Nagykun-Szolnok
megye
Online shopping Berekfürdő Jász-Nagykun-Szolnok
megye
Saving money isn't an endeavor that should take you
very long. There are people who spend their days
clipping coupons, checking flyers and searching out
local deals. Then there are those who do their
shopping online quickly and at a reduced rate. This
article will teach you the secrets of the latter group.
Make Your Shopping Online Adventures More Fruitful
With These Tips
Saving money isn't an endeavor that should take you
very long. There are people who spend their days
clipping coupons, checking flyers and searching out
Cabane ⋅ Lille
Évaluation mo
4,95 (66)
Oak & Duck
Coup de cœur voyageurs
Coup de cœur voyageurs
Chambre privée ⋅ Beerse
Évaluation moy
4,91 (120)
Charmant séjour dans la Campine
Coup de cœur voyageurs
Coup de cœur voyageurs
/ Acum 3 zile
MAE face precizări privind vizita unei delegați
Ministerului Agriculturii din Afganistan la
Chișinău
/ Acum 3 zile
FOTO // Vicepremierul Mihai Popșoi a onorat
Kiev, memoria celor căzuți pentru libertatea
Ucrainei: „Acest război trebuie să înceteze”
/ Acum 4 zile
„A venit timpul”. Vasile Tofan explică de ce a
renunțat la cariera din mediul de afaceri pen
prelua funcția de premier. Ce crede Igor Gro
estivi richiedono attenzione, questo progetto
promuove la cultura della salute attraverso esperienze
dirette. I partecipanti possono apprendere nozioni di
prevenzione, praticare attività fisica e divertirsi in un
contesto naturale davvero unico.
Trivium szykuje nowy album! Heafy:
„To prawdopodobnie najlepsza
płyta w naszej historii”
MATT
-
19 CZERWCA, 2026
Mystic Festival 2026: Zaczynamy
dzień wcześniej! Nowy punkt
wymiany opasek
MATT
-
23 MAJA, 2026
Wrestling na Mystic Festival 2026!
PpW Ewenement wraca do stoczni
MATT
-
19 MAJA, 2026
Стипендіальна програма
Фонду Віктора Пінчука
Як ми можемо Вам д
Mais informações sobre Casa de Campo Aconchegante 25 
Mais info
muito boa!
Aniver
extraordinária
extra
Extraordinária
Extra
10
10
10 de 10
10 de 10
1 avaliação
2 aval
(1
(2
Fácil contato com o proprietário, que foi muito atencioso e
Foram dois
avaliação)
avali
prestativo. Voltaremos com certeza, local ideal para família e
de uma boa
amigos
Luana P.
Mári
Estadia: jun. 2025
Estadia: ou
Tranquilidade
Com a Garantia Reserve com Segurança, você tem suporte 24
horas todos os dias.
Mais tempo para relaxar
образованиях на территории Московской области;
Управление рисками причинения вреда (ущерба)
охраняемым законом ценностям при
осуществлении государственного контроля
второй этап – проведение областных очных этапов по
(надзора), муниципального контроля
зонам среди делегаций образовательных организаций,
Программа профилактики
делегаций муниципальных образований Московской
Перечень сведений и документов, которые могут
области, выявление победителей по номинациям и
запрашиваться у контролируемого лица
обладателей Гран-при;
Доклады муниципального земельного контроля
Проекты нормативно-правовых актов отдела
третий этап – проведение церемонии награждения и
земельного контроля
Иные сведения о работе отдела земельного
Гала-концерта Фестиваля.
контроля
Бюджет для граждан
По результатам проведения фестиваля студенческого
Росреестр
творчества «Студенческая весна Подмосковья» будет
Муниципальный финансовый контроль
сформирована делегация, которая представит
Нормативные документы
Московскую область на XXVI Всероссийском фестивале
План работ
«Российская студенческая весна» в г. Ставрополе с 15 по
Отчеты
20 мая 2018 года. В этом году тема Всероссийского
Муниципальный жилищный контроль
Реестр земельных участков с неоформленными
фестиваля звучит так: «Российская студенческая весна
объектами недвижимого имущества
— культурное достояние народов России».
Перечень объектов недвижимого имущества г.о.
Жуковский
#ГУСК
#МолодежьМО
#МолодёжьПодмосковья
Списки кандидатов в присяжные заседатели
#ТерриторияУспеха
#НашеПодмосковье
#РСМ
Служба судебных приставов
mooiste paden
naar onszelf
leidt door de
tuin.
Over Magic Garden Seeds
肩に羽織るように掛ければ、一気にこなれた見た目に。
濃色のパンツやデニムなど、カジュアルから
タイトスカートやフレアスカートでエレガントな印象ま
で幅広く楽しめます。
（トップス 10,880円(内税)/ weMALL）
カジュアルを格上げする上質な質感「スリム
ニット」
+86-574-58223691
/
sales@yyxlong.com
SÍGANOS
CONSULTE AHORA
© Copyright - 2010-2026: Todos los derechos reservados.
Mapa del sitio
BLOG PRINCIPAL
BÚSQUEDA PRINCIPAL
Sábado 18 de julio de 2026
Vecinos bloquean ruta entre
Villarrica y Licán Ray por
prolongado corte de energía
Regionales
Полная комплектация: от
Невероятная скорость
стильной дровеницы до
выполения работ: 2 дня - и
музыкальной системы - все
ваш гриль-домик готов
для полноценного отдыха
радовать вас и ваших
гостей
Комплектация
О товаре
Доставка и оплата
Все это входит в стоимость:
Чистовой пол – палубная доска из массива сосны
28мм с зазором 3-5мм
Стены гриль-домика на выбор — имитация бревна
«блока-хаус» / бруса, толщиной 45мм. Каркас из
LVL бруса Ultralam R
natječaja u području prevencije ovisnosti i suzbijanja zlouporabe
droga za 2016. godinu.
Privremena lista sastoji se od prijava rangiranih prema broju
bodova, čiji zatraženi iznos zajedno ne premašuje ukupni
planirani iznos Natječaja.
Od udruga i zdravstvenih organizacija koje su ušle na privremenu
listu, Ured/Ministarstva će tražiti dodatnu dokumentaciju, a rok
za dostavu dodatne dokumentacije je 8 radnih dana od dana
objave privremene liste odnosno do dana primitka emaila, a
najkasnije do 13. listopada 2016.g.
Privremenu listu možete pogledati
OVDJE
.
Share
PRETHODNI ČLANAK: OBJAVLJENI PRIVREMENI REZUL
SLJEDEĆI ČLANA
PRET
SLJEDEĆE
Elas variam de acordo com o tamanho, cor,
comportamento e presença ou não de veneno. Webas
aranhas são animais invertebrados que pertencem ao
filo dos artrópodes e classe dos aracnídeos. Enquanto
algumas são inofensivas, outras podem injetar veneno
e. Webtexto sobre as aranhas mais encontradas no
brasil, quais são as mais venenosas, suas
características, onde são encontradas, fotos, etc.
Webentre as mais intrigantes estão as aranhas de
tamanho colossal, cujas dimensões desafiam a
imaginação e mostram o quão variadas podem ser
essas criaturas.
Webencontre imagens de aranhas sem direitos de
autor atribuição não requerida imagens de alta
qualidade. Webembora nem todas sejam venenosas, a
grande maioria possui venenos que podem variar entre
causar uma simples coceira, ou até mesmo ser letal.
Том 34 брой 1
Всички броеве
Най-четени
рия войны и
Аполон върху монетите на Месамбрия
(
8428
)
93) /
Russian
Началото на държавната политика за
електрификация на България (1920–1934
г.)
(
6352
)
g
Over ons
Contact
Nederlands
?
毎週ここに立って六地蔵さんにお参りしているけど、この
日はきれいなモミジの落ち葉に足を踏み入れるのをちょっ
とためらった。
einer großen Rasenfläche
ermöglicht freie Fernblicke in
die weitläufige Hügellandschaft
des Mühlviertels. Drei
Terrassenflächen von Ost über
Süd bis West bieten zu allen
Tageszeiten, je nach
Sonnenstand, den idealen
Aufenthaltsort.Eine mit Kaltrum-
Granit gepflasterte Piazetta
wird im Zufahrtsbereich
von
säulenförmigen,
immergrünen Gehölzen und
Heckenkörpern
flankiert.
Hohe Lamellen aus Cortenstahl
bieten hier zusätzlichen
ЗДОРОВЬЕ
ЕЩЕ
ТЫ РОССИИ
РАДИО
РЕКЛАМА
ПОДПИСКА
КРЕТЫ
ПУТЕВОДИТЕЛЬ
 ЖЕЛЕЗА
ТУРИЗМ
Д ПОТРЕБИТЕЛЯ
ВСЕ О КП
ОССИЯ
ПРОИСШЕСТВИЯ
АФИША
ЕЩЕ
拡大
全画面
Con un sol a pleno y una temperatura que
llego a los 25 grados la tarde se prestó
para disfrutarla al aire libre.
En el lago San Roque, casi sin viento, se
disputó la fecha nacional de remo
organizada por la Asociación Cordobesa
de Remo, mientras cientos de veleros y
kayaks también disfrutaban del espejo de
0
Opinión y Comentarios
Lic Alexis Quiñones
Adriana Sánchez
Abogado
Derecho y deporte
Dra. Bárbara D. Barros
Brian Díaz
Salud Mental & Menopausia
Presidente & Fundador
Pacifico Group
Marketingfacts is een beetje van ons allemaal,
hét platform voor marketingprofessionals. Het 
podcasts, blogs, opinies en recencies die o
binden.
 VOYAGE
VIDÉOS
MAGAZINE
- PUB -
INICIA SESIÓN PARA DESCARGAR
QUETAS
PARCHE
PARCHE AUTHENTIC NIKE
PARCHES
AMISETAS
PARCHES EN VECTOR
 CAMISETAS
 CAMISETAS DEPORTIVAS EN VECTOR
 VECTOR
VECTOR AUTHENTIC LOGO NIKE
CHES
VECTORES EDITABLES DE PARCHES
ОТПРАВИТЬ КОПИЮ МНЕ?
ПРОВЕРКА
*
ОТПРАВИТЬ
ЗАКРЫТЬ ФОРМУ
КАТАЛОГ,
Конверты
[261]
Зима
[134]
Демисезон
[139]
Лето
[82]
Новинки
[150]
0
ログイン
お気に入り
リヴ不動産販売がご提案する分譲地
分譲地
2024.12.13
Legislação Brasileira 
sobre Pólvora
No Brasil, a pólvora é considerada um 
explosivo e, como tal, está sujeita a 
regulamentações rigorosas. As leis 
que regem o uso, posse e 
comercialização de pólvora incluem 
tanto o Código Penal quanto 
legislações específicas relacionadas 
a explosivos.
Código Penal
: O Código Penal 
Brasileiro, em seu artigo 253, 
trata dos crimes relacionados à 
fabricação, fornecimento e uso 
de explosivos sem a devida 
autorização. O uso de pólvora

- Try it: Determine how many lines of the listing above hold the word "Nagykun". Report that number without anything else.

- Task solution: 2